Republican Congressman-Elect Suggests Autism Linked to Vaccines, Without Evidence, Wants to Get 'Real Data' From CDC

Vaccines / Autism
An incoming Republican Congressman wants to question the CDC's data on vaccines and autism. Joe Raedle / Getty Images

Despite multiple reports that measles and other preventable diseases are on the rise due to the decline in vaccine rates, an incoming Republican Congressman is questioning vaccine use. Without offering any proof, Congressman-elect Mark Green told constituents this week that he believed children's vaccines were possibly causing a rise in autism.

"Let me say this about autism," Green, who is a medical doctor said, according to The Tennessean. "I have committed to people in my community, up in Montgomery County, to stand on the CDC's desk and get the real data on vaccines. Because there is some concern that the rise in autism is the result of the preservatives that are in our vaccines."

The Centers for Disease Control and Prevention has taken a strong stance on the connection between Autism and vaccines, there is none. The CDC says vaccines don't cause autism and there is no link between vaccine ingredients and the development disability.

"Some people have had concerns that ASD might be linked to the vaccines children receive, but studies have shown that there is no link between receiving vaccines and developing ASD," the CDC said.

In fact most health organizations are saying diseases like the measles are on the rise due to vaccine rates falling. The World Health Organization said there has been a "resurgence" of measles cases across the world. "Experts say complacency, collapsing health systems and a rise in fake news about the vaccine are behind the rise," a BBC report says.

"Probably in Europe, more than other regions, we are seeing vaccine hesitancy becoming more of a problem than elsewhere," WHO's Dr. Martin Friede told the BBC. "In some groups, this is driven by religious beliefs but in quite a few populations it is spread by false concerns about the safety of vaccines."

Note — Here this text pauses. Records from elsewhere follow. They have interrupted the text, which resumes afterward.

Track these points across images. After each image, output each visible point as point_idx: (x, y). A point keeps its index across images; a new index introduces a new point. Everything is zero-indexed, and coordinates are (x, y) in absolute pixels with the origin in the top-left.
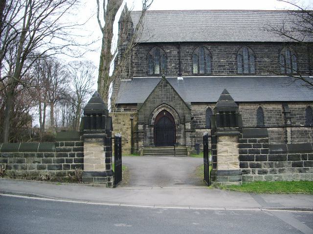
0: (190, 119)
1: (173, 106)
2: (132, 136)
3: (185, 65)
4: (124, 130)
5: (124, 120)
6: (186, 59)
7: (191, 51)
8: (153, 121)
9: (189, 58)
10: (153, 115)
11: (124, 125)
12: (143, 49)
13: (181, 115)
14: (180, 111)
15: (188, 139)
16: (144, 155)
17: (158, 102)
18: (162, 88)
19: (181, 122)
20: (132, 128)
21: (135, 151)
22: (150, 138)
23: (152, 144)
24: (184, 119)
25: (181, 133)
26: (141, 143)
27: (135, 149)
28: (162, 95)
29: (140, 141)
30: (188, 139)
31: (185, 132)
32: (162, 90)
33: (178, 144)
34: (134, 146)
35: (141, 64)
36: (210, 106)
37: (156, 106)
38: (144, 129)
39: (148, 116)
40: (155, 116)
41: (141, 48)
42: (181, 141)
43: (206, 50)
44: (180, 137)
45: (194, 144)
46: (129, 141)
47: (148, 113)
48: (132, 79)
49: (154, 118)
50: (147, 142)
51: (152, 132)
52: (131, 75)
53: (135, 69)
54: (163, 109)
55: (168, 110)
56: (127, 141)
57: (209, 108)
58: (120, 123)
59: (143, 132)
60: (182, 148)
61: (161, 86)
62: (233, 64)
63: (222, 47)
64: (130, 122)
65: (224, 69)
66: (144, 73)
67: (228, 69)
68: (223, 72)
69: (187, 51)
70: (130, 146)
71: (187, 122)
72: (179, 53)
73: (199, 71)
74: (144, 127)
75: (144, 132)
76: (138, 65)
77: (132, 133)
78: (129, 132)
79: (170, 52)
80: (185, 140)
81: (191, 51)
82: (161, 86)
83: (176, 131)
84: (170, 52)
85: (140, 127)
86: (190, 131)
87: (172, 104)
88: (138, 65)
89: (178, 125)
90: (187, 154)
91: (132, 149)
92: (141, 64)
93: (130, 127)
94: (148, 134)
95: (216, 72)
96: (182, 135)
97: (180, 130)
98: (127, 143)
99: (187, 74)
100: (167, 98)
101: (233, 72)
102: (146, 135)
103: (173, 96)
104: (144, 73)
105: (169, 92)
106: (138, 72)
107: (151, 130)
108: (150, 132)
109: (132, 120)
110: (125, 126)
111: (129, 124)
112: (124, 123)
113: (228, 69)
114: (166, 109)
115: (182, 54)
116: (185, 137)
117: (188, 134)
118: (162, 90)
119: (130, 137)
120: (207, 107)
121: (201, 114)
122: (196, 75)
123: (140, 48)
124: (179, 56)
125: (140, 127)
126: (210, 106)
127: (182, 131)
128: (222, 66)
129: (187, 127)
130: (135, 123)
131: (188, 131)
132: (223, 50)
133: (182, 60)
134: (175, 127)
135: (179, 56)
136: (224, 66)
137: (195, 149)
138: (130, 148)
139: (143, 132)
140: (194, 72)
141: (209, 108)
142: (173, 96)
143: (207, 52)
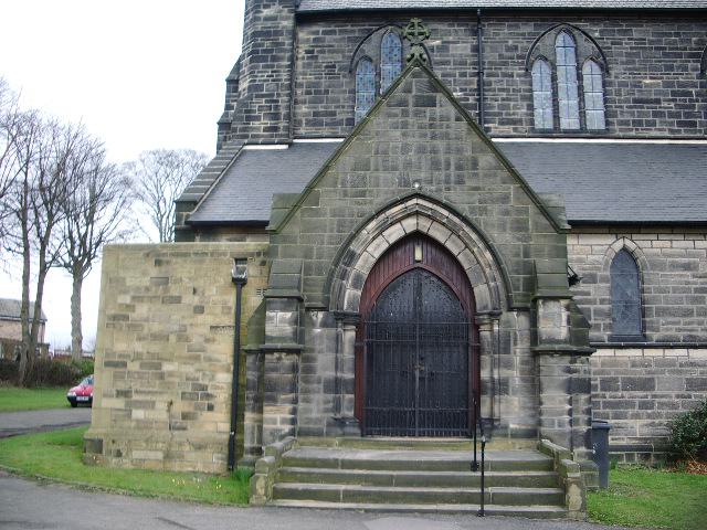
0: (562, 279)
1: (464, 209)
2: (237, 374)
3: (504, 95)
4: (196, 340)
5: (200, 283)
6: (505, 75)
7: (524, 44)
8: (351, 295)
9: (518, 71)
10: (352, 257)
11: (200, 310)
12: (338, 36)
13: (509, 261)
14: (504, 239)
15: (555, 400)
16: (279, 494)
17: (385, 186)
18: (405, 114)
19: (509, 299)
20: (237, 327)
21: (248, 457)
22: (335, 386)
23: (341, 422)
24: (532, 284)
25: (509, 365)
26: (277, 416)
27: (247, 445)
28: (405, 149)
29: (273, 400)
30: (555, 400)
31: (535, 355)
32: (405, 125)
33: (492, 426)
34: (242, 432)
35: (327, 92)
36: (628, 243)
37: (370, 209)
38: (299, 336)
39: (327, 261)
40: (363, 265)
41: (332, 32)
42: (511, 410)
43: (581, 39)
44: (501, 387)
45: (584, 428)
46: (223, 397)
47: (326, 248)
48: (291, 144)
49: (358, 278)
50: (316, 408)
51: (348, 354)
52: (287, 128)
53: (303, 109)
54: (410, 225)
55: (438, 234)
56: (209, 396)
57: (625, 249)
58: (178, 300)
59: (289, 351)
60: (522, 452)
61: (403, 103)
62: (690, 94)
63: (640, 32)
64: (231, 299)
65: (655, 114)
66: (340, 123)
67: (671, 115)
68: (654, 124)
69: (510, 42)
70: (225, 426)
71: (547, 299)
72: (476, 49)
73: (556, 117)
74: (301, 322)
75: (299, 348)
76: (316, 92)
77: (239, 355)
78: (223, 349)
79: (444, 48)
80: (536, 406)
81: (524, 44)
82: (403, 103)
83: (479, 351)
84: (444, 48)
85: (280, 322)
86: (564, 353)
87: (458, 197)
88: (316, 92)
89: (494, 315)
90: (560, 500)
91: (232, 439)
92: (327, 92)
93: (230, 320)
94: (324, 366)
95: (626, 123)
96: (515, 376)
97: (503, 344)
98: (211, 408)
99: (508, 129)
100: (435, 165)
101: (694, 124)
102: (309, 370)
103: (469, 154)
104: (340, 123)
105: (446, 136)
106: (315, 121)
107: (338, 348)
108: (334, 351)
109: (239, 283)
110: (200, 318)
111: (225, 309)
112: (196, 300)
113: (671, 115)
114: (424, 225)
115: (489, 56)
116: (534, 386)
117: (554, 368)
118: (405, 125)
119: (225, 378)
120: (619, 245)
121: (592, 279)
122: (545, 134)
123: (325, 33)
124: (479, 64)
125: (280, 322)
126: (628, 243)
127: (519, 351)
128: (647, 101)
129: (545, 328)
130: (253, 300)
131: (551, 353)
132: (651, 42)
133: (489, 75)
134: (477, 327)
135: (479, 64)
136: (658, 101)
137: (591, 456)
138: (226, 437)
139: (289, 351)
140: (539, 124)
141: (625, 249)
142: (469, 154)
143: (588, 47)
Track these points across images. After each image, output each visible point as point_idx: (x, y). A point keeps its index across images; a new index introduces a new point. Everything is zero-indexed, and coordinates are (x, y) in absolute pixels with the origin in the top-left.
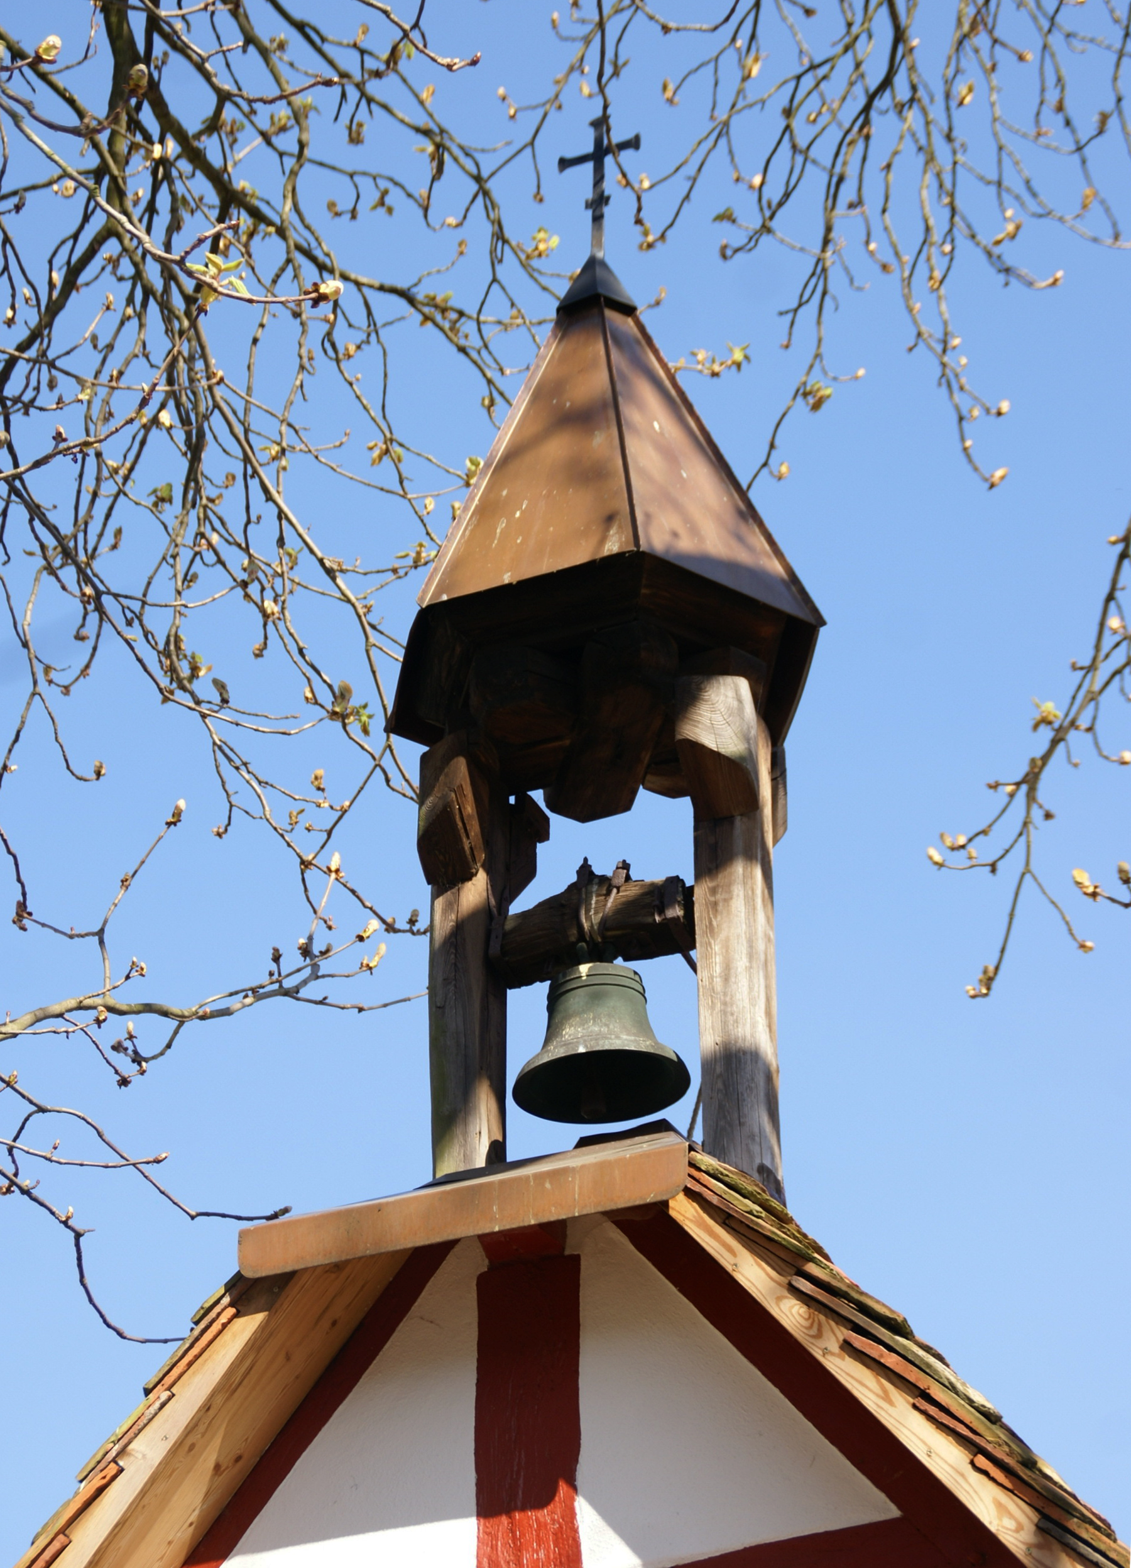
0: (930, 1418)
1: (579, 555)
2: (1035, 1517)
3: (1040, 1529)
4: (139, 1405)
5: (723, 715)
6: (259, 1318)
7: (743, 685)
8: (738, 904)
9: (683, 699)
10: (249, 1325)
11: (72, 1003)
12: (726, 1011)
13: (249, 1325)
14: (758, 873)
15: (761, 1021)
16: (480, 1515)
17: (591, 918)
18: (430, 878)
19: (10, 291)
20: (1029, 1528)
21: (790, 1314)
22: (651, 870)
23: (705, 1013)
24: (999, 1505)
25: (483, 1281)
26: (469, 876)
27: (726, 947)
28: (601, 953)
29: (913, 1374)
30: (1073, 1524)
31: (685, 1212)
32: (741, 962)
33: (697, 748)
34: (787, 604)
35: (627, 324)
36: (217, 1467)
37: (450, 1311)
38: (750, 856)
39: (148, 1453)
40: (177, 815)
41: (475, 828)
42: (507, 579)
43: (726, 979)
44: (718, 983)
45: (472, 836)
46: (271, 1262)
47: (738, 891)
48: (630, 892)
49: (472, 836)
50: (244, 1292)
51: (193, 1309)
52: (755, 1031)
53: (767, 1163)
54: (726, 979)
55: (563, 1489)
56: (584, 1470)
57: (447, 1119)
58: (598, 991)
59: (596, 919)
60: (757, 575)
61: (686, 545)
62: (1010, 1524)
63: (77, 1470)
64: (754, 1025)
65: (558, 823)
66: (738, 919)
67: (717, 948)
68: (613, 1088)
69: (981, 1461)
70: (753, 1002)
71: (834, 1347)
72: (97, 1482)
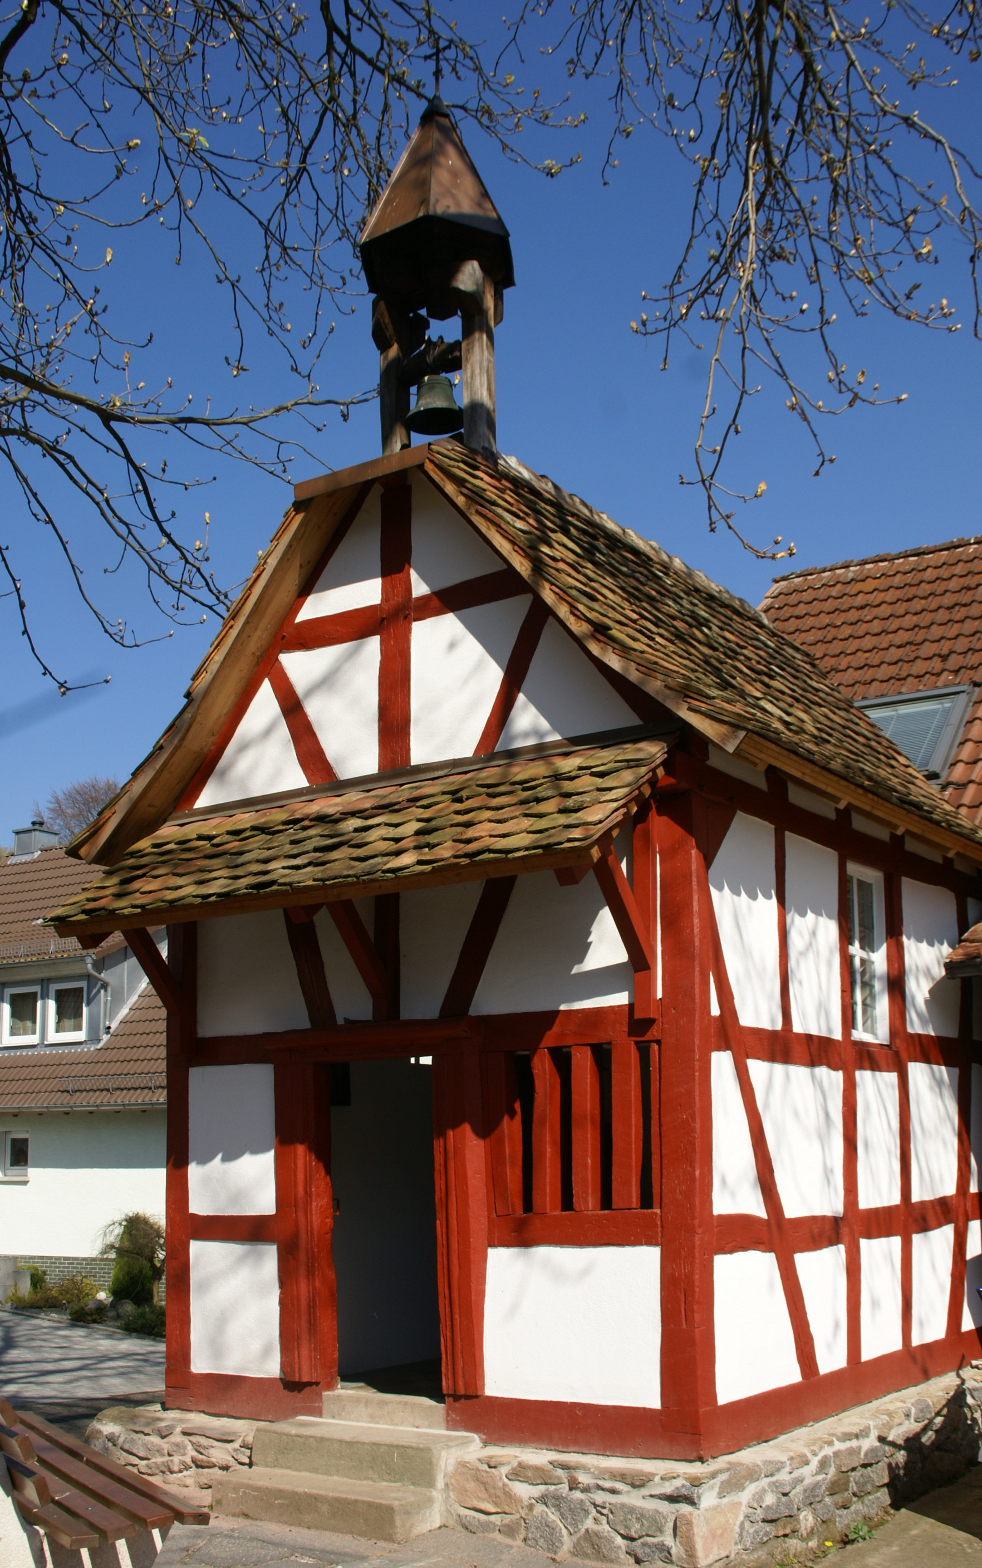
0: (501, 534)
1: (410, 219)
2: (531, 565)
3: (533, 570)
4: (269, 546)
5: (469, 276)
6: (303, 514)
7: (475, 264)
8: (477, 349)
9: (454, 270)
10: (299, 517)
11: (293, 402)
12: (472, 391)
13: (299, 517)
14: (485, 337)
15: (485, 393)
16: (383, 576)
17: (429, 359)
18: (379, 348)
19: (976, 170)
20: (529, 569)
21: (461, 501)
22: (449, 339)
23: (464, 391)
24: (521, 563)
25: (382, 496)
26: (391, 346)
27: (472, 365)
28: (435, 371)
29: (496, 519)
30: (542, 566)
31: (429, 467)
32: (477, 371)
33: (458, 290)
34: (496, 230)
35: (445, 121)
36: (301, 566)
37: (373, 506)
38: (481, 331)
39: (272, 562)
40: (332, 330)
41: (390, 328)
42: (387, 230)
43: (472, 378)
44: (469, 380)
45: (390, 331)
46: (305, 496)
47: (477, 345)
48: (443, 347)
49: (390, 331)
50: (299, 506)
51: (283, 513)
52: (483, 396)
53: (487, 445)
54: (472, 378)
55: (407, 566)
56: (413, 559)
57: (386, 439)
58: (432, 386)
59: (431, 358)
60: (487, 220)
61: (453, 210)
62: (524, 568)
63: (252, 570)
64: (482, 394)
65: (433, 322)
66: (478, 356)
67: (469, 366)
68: (444, 421)
69: (516, 548)
70: (481, 386)
71: (473, 512)
72: (257, 573)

In a statement to USA Today on Wednesday, Green clarified his comments, saying he thinks children should be vaccinated "but more research definitely needs to be done." He "would encourage families to get vaccinated at this time."

President Donald Trump previously nominated Green to be Army Secretary but the congressman-elect removed his name from consideration after comments he made about transgender people, according to NBC News.

"If you poll the psychiatrists, they're going to tell you transgender is a disease," Green previously said. He also seemingly compared transgender people to ISIS terrorists. "So I'm going to protect women in their bathrooms, and I'm going to protect our state against potential infiltration from the Syrian ISIS people in the refugee program."

During the November midterm election Green defeated Democratic Justin Kanew for Senator-elect Marsha Blackburn's District 7 seat with nearly 67 percent of the vote.